Les Etats-Unis étant l'architecte en chef du montage qui a abouti à la tragédie actuelle dont le peuple palestinien est la victime, l'on comprend tout en le condamnant que leurs alliés européens et les régimes arabes qui leur sont inféodés se soient positionnés par le refus de faire de réelles pressions sur l'agresseur sioniste pour qu'il cesse sa «guerre» contre la population de Ghaza.

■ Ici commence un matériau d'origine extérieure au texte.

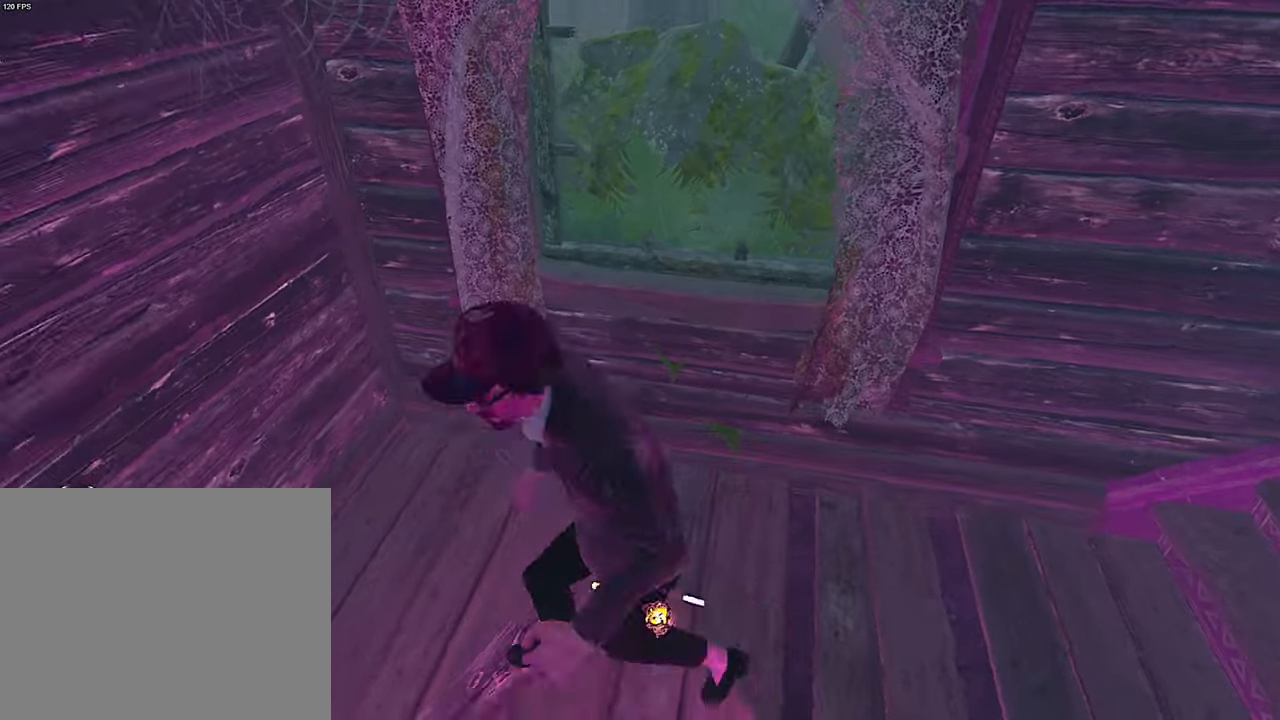
{"keys": ["shift", "w"], "events": [[17, "space", "up"], [100, "space", "down"], [100, "w", "up"], [150, "space", "up"], [183, "w", "down"], [267, "w", "up"], [350, "w", "down"], [450, "shift", "down"]]}
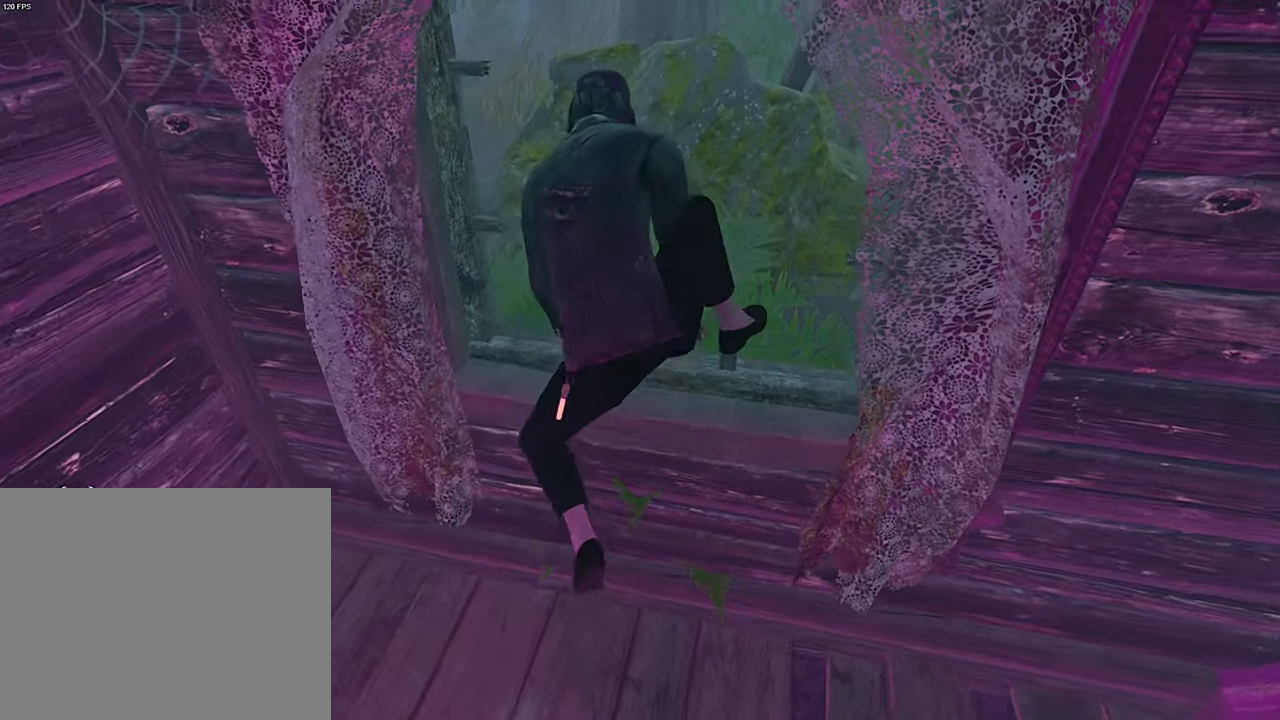
{"keys": ["a", "s", "shift"], "events": [[17, "a", "down"], [367, "w", "up"], [483, "s", "down"]]}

Il est par contre des silences qui sont assourdissants parmi la communauté internationale. Ceux de puissances que l'on croyait affranchies de la dépendance aveugle aux injonctions de ces Etats-Unis. Qu'ont dit ou fait en effet, depuis plus de quinze jours maintenant que dure l'agression israélienne et que s'amplifie le massacre de la population de la bande de Ghaza, ces grands Etats et importants acteurs internationaux que sont la Chine, le Brésil, l'Inde et surtout la Russie ? Rien, sinon d'avoir timidement déploré et mollement condamné l'agression et les tueries qui en résultent. Et pour ceux d'entre eux qui sont membres permanents du Conseil de sécurité, d'avoir cautionné une résolution mettant sur le même pied d'égalité l'agresseur et l'agressé, le criminel et ses victimes, et de toute façon condamnée à l'obsolescence par l'abstention des Etats-Unis.

Le temps découvrira au prix de quelles promesses certains de ces pays ont opté pour un profil bas face au complot tramé contre le peuple palestinien et sa cause nationale.

Il n'est pas néanmoins besoin que le temps fasse son oeuvre pour appréhender les raisons qu'a eues la Russie d'adopter une attitude effacée sur la tragédie qui se déroule à Ghaza. C'est une certitude que ce pays, hanté et obsédé par les manoeuvres d'isolement et d'encerclement dont il est l'objet de la part des Etats-Unis et de leurs alliés européens, a dû faire le calcul qu'en s'abstenant d'une position en pointe dans la dénonciation et la condamnation de l'agression sioniste, il obligerait de cette façon l'allié américain d'Israël, ce qui faciliterait ainsi la conclusion d'un deal global avec Washington sur les dossiers faisant contentieux dans leurs rapports.

Est-ce un simple hasard si Moscou s'est engagé dans un bras de fer avec l'Ukraine sur la question gazière presque à un moment synchrone avec le déclenchement de l'agression israélienne ? Ce serait pécher par naïveté de croire cela et bien méconnaître la froide détermination des maîtres du Kremlin dans leurs calculs. L'épisode gazier avec l'Ukraine lui servant de prétexte, le duo Medvedev-Poutine rappelle ainsi aux Etats-Unis et aux Européens qu'ils leur faut, en contrepartie de la compréhension de son pays sur leur politique au Proche-Orient, faire à leur tour preuve de la même attitude dans les dossiers où les intérêts stratégiques de la Russie sont en cause. Celui ayant trait à l'intégration à l'OTAN de certains pays anciennement faisant partie de l'ex-URSS, celui du déploiement des radars américains aux frontières de cette Russie, celui du conflit russo-géorgien et d'autres.

Cela ne serait pas vrai, comment expliquer que la Russie de Medvedev et Poutine, qui poursuit une politique de retour en force sur la scène politique internationale, ne saisisse pas l'occasion de cette agression israélienne, massivement condamnée par l'opinion mondiale, pour démontrer qu'elle peut désormais peser sur les évènements internationaux ?

La tragédie dans laquelle est plongé le peuple palestinien a pour enseignement que les Etats n'ont que des intérêts. La Russie en fait la plus cynique démonstration en restant en retrait du grand mouvement de désapprobation de l'agression israélienne et en essayant en sous-main de monnayer son attitude pour arriver à un accord «donnant-donnant» avec le concepteur du complot anti-palestinien.